====== INFORMATION PROVIDED ======

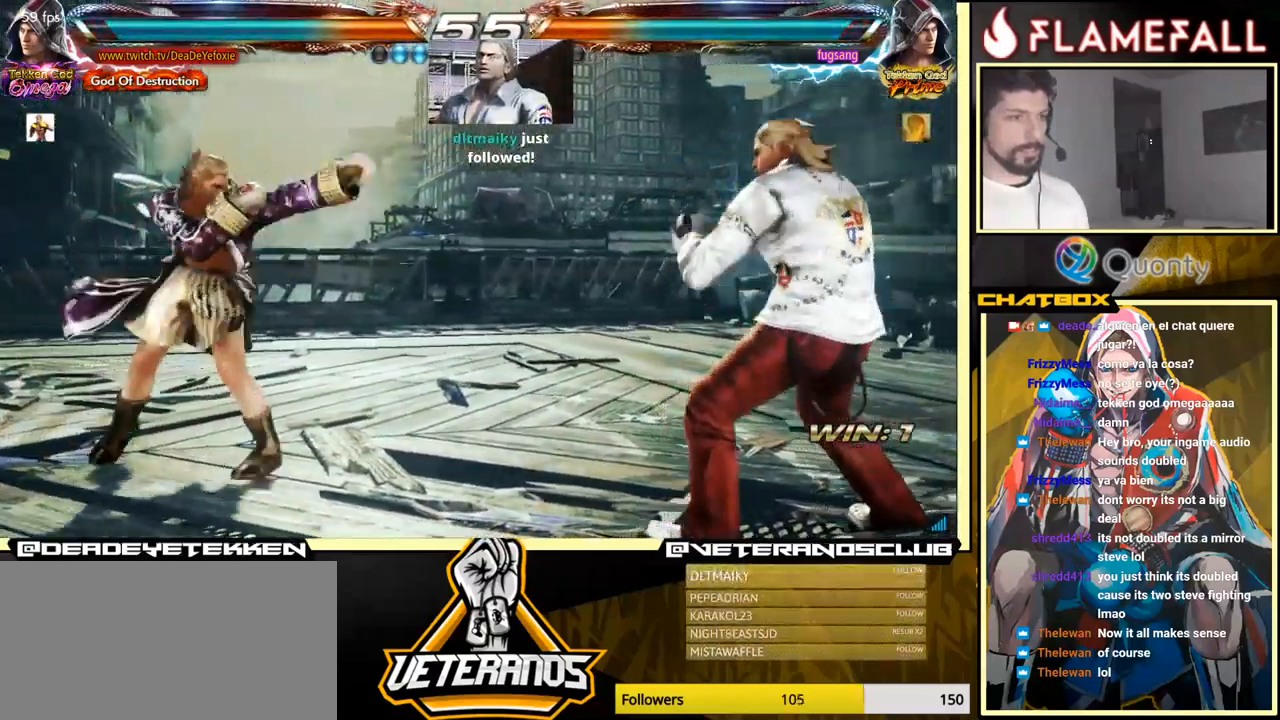
{"buttons": [], "left_stick": "center", "events": [[483, "left_stick", "center"]]}
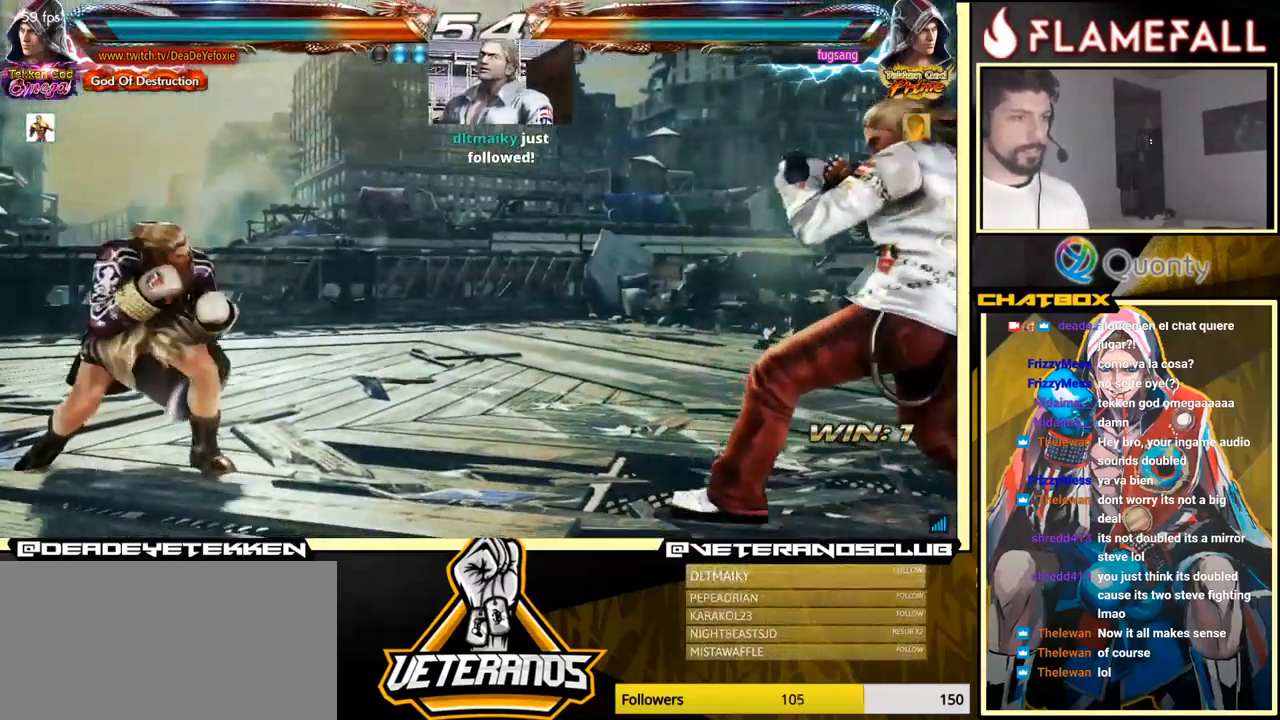
{"buttons": [], "left_stick": "center", "events": [[16, "left_stick", "left"], [500, "left_stick", "center"]]}
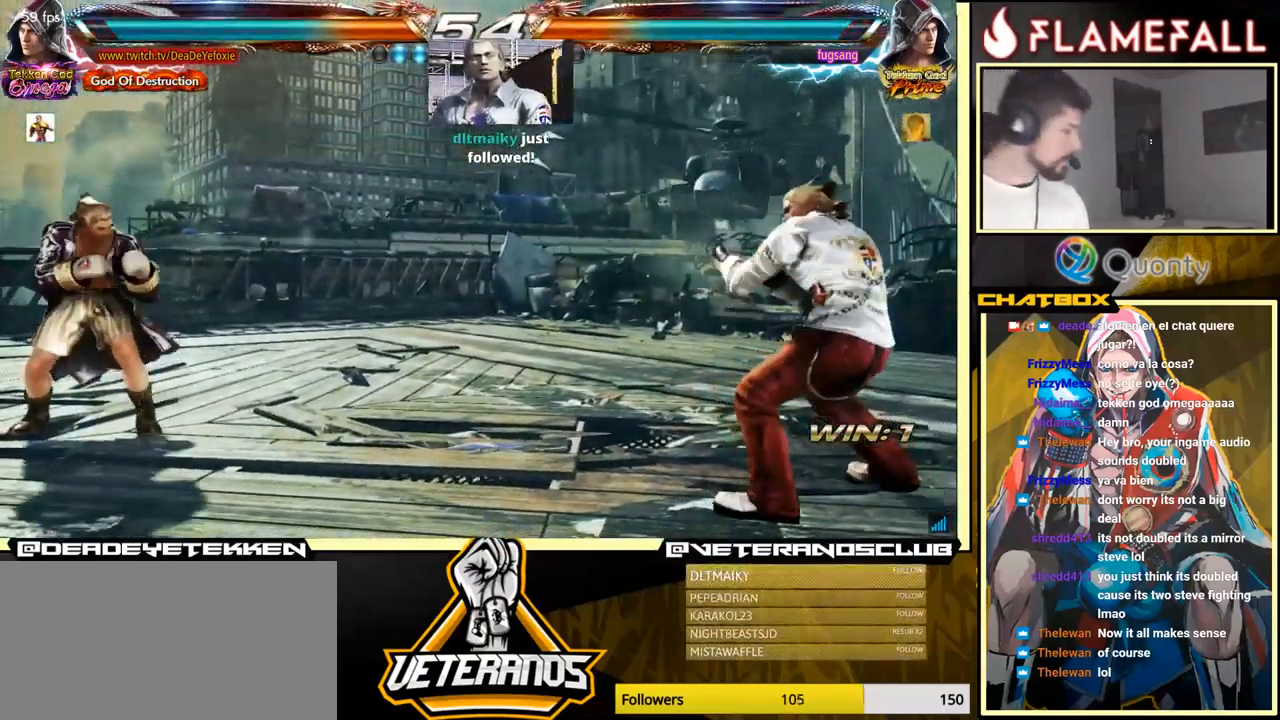
{"buttons": [], "left_stick": "center", "events": [[33, "left_stick", "left"], [200, "left_stick", "down"], [266, "left_stick", "center"], [383, "left_stick", "left"], [483, "left_stick", "center"]]}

======

**WHAT IS REQUIRED**. Line by line, write out the material exactly, leaving the images out.

**RESULT FOR THIS TASK**.
{"buttons": [], "left_stick": "center", "events": [[483, "left_stick", "center"]]}
{"buttons": [], "left_stick": "center", "events": [[16, "left_stick", "left"], [500, "left_stick", "center"]]}
{"buttons": [], "left_stick": "center", "events": [[33, "left_stick", "left"], [200, "left_stick", "down"], [266, "left_stick", "center"], [383, "left_stick", "left"], [483, "left_stick", "center"]]}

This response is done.